EXERCISE DESCRIPTION: Repeat the records exactly, so that each line matches the original.

Saved data entries:

((

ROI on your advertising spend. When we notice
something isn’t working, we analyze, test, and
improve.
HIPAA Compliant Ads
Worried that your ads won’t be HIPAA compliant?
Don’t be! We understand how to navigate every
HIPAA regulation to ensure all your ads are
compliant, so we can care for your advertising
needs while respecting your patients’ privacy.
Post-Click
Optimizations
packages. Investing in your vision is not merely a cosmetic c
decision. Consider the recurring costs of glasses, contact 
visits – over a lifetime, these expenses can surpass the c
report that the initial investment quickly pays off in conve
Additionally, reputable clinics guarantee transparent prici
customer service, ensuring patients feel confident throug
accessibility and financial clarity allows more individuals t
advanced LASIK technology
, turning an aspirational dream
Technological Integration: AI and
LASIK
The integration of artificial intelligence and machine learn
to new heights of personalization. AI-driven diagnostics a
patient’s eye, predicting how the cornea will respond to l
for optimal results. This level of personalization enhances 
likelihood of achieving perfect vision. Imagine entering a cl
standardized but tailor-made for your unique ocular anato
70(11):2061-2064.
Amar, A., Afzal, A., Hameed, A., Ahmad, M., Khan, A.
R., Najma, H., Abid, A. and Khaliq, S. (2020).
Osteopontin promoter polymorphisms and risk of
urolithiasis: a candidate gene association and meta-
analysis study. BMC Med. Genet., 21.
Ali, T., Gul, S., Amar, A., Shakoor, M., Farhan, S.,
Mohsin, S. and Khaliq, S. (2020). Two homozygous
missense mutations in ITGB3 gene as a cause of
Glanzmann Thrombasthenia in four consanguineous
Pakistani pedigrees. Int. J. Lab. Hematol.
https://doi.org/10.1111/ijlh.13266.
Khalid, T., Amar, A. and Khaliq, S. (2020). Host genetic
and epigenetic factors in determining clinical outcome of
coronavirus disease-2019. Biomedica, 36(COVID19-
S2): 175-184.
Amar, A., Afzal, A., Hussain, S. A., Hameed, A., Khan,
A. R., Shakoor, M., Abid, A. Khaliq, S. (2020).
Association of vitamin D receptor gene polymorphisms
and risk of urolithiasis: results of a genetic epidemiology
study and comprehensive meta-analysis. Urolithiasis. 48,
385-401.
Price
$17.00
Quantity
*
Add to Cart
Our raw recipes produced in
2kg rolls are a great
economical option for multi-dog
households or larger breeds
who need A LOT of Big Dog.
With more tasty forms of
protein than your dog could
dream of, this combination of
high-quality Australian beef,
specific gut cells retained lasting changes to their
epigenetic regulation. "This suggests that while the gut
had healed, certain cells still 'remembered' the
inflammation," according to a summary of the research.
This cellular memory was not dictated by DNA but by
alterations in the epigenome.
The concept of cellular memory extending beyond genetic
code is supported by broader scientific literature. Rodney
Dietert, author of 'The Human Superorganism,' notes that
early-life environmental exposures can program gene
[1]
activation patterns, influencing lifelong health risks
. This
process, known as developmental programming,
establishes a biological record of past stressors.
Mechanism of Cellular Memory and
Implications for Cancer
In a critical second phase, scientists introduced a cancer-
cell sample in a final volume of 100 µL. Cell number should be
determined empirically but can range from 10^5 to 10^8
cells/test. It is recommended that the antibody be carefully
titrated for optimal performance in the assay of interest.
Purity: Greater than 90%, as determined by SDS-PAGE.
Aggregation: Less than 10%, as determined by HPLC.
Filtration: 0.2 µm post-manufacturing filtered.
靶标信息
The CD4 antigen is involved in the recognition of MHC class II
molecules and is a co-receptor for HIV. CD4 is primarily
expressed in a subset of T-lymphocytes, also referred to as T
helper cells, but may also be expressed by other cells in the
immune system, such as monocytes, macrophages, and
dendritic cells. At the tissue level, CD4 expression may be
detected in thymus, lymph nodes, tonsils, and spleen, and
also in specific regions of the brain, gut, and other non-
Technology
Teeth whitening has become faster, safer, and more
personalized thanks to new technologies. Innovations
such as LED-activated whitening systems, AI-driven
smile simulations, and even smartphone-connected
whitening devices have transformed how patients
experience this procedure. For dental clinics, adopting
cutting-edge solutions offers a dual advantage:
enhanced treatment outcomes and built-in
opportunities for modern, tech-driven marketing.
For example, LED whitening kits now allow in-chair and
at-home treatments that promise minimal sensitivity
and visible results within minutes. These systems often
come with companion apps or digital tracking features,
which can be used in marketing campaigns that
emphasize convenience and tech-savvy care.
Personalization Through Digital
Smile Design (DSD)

))

EXERCISE OUTPUT:
ROI on your advertising spend. When we notice
something isn’t working, we analyze, test, and
improve.
HIPAA Compliant Ads
Worried that your ads won’t be HIPAA compliant?
Don’t be! We understand how to navigate every
HIPAA regulation to ensure all your ads are
compliant, so we can care for your advertising
needs while respecting your patients’ privacy.
Post-Click
Optimizations
packages. Investing in your vision is not merely a cosmetic c
decision. Consider the recurring costs of glasses, contact 
visits – over a lifetime, these expenses can surpass the c
report that the initial investment quickly pays off in conve
Additionally, reputable clinics guarantee transparent prici
customer service, ensuring patients feel confident throug
accessibility and financial clarity allows more individuals t
advanced LASIK technology
, turning an aspirational dream
Technological Integration: AI and
LASIK
The integration of artificial intelligence and machine learn
to new heights of personalization. AI-driven diagnostics a
patient’s eye, predicting how the cornea will respond to l
for optimal results. This level of personalization enhances 
likelihood of achieving perfect vision. Imagine entering a cl
standardized but tailor-made for your unique ocular anato
70(11):2061-2064.
Amar, A., Afzal, A., Hameed, A., Ahmad, M., Khan, A.
R., Najma, H., Abid, A. and Khaliq, S. (2020).
Osteopontin promoter polymorphisms and risk of
urolithiasis: a candidate gene association and meta-
analysis study. BMC Med. Genet., 21.
Ali, T., Gul, S., Amar, A., Shakoor, M., Farhan, S.,
Mohsin, S. and Khaliq, S. (2020). Two homozygous
missense mutations in ITGB3 gene as a cause of
Glanzmann Thrombasthenia in four consanguineous
Pakistani pedigrees. Int. J. Lab. Hematol.
https://doi.org/10.1111/ijlh.13266.
Khalid, T., Amar, A. and Khaliq, S. (2020). Host genetic
and epigenetic factors in determining clinical outcome of
coronavirus disease-2019. Biomedica, 36(COVID19-
S2): 175-184.
Amar, A., Afzal, A., Hussain, S. A., Hameed, A., Khan,
A. R., Shakoor, M., Abid, A. Khaliq, S. (2020).
Association of vitamin D receptor gene polymorphisms
and risk of urolithiasis: results of a genetic epidemiology
study and comprehensive meta-analysis. Urolithiasis. 48,
385-401.
Price
$17.00
Quantity
*
Add to Cart
Our raw recipes produced in
2kg rolls are a great
economical option for multi-dog
households or larger breeds
who need A LOT of Big Dog.
With more tasty forms of
protein than your dog could
dream of, this combination of
high-quality Australian beef,
specific gut cells retained lasting changes to their
epigenetic regulation. "This suggests that while the gut
had healed, certain cells still 'remembered' the
inflammation," according to a summary of the research.
This cellular memory was not dictated by DNA but by
alterations in the epigenome.
The concept of cellular memory extending beyond genetic
code is supported by broader scientific literature. Rodney
Dietert, author of 'The Human Superorganism,' notes that
early-life environmental exposures can program gene
[1]
activation patterns, influencing lifelong health risks
. This
process, known as developmental programming,
establishes a biological record of past stressors.
Mechanism of Cellular Memory and
Implications for Cancer
In a critical second phase, scientists introduced a cancer-
cell sample in a final volume of 100 µL. Cell number should be
determined empirically but can range from 10^5 to 10^8
cells/test. It is recommended that the antibody be carefully
titrated for optimal performance in the assay of interest.
Purity: Greater than 90%, as determined by SDS-PAGE.
Aggregation: Less than 10%, as determined by HPLC.
Filtration: 0.2 µm post-manufacturing filtered.
靶标信息
The CD4 antigen is involved in the recognition of MHC class II
molecules and is a co-receptor for HIV. CD4 is primarily
expressed in a subset of T-lymphocytes, also referred to as T
helper cells, but may also be expressed by other cells in the
immune system, such as monocytes, macrophages, and
dendritic cells. At the tissue level, CD4 expression may be
detected in thymus, lymph nodes, tonsils, and spleen, and
also in specific regions of the brain, gut, and other non-
Technology
Teeth whitening has become faster, safer, and more
personalized thanks to new technologies. Innovations
such as LED-activated whitening systems, AI-driven
smile simulations, and even smartphone-connected
whitening devices have transformed how patients
experience this procedure. For dental clinics, adopting
cutting-edge solutions offers a dual advantage:
enhanced treatment outcomes and built-in
opportunities for modern, tech-driven marketing.
For example, LED whitening kits now allow in-chair and
at-home treatments that promise minimal sensitivity
and visible results within minutes. These systems often
come with companion apps or digital tracking features,
which can be used in marketing campaigns that
emphasize convenience and tech-savvy care.
Personalization Through Digital
Smile Design (DSD)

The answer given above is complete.